KALKINMA OLMADAN NEYİ DAĞITACAKSINIZ?
Bir ülkenin kalkınabilmesi için “güçlü kurumlar” olmazsa olmaz kabul ediliyor. Bu konuya siyasetçiler de iktisatçılar da böyle bakıyor. Ancak kurumların olmasının yalnız başına yetmediğini, bunun için “sanayileşme” olgusunun da şart olduğunu ileri sürüyorlar. Hatta dünyada zenginleşmiş ülkelerin aynı zamanda sanayileşmiş ülkeler olduğuna dikkat çekiliyor. Elbette tabii kaynak zengini ülkelerinde varlığı kabul görmüyor değil. Ancak tarihteki zenginleşmenin hep sanayi olduğunu söylüyor kayıtlar. Tarım toplumlarını ne yapacağız peki?
Sanayileşmenin tesadüfü olduğunu söyleyen hiç kimse çıkmadı bu güne dek. Sanayileşme kavramı yokken de “üretim” üzerine geliştirilen politikaların zaten sanayileşmeyi getirdiğini görüyoruz. Geçmişte bazı devletler dokuma sanayinin gelişmesi için ham yün ihracatını ve mamul ürün ithalatını yasakladılar. Hatta gemi sanayisinin gelişmesi için yabancı gemilerin kendi limanlarına yaklaşmasını yasaklayan ülkeler oldu. Elbette bunlar sanayileşmek isteyen ülke yöneticilerinin belli bir politika izleyerek kararlılıklarını ortaya koyuyor. Hollanda, İngiltere, Almanya, Japonya ve ABD gibi ülkelerin sanayi tarihlerine baktığımız zaman bu ve benzeri konuları rahatlıkla anlayabiliyoruz.

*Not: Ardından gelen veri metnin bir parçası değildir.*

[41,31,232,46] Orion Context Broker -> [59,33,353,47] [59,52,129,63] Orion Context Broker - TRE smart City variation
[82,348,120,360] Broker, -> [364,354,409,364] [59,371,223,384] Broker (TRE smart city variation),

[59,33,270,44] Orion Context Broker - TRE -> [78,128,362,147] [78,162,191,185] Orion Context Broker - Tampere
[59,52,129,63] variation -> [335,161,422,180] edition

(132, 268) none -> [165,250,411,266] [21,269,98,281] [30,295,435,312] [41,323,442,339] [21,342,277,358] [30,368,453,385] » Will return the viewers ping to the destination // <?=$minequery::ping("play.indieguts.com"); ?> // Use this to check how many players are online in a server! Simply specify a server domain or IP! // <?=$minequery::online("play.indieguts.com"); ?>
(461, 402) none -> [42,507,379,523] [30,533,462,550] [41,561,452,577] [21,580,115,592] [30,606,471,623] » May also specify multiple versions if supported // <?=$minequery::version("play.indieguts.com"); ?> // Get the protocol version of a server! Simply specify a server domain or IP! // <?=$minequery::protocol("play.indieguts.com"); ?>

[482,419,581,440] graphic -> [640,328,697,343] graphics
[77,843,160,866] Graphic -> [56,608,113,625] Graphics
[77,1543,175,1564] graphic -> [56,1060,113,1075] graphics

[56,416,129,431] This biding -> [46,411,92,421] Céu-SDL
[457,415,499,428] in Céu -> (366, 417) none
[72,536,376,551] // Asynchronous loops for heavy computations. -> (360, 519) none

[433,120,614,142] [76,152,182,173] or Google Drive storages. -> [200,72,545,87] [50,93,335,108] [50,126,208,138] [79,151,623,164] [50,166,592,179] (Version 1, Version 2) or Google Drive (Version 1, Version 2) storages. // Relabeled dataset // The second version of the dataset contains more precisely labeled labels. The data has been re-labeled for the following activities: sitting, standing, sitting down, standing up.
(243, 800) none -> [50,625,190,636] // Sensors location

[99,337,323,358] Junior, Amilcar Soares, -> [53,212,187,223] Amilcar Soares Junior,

-Peki, hem sanayileşmek, hem gelirin adil dağılımını sağlayabilmek için hangi politikalar takip edilmeli? Teknoloji, bilim ve yenilik anlayışları nasıl senkronize edilmeli? Gelirin adil dağılımı kalkınmaya engel midir?
-Girişimcilerin önemi ne kadardır ve bu işin neresinde olacaklar? Önce ticari girişimciler mi, sinai girişimciler mi olacak? Dünyayı değiştirenlerin sinai girişimciler olduğu kabul edildiğine göre, neler yapılabilir?
-İyi kalkınmacı devlet mi, iyi girişimci özel sektör mü vazgeçilmezdir? Aşırı devletçi politikalar kaliteli sanayicinin yetişmesine engel olur mu?
-Sonuç alıcı kalkınma atılımı için kaliteli sanayici yetiştirilmesine nasıl özen gösterebiliriz?
-Fakir ülkelerin hızlı kalkınma oranlarını kendiliğinden yakalayacağını ileri süren “Neoklasik Büyüme Teorisi” uzmanları doğru mu söylüyor? Yani ekonomi politikalarının önemi yok mudur? Daha çarpıcı olması için, bu anlayış hangi ülkeler için geçerlidir?
-Mutlu olmaktan ne anlıyoruz? Çok üreterek veya çok tüketerek mutlu olmak bir hedef midir? Bunu başaran insanlar mı mutlu oluyor, yoksa bunu başaran şirketler mi?
-Çok üretim yapmakla sömürgecilik ve köleleştirme arasında, çok tüketmekle de modernleşme arasında ne kadar ilişki vardır?
-Tüketim kültürü içerisinde, dindarla dindar olmayan insanın arasında farklılıklar var mı?
-Hedefimiz çok üretip çok tüketmek midir? Bunlarla mutluluk arasında ilişki nasıl olmalıdır?
-“Kapitalizm ile sınırsız üretim ve tüketim alışkanlığı, insanlığın gelişebileceği ortamın altını oyuyor” anlayışı doğru mudur?
-Para ve rahat yaşama tutkusunun insanları dönüştürdüğüne inanıyor musunuz? Para ve rahatlık, farklılıkları olumlu yönde mi, olumsuz yönde mi törpüler?
-Siyasetle sermaye arasında nasıl bir ilişki kurulabilir?
Sorulacak daha çok sorular ve verilecek cevaplar var elbette.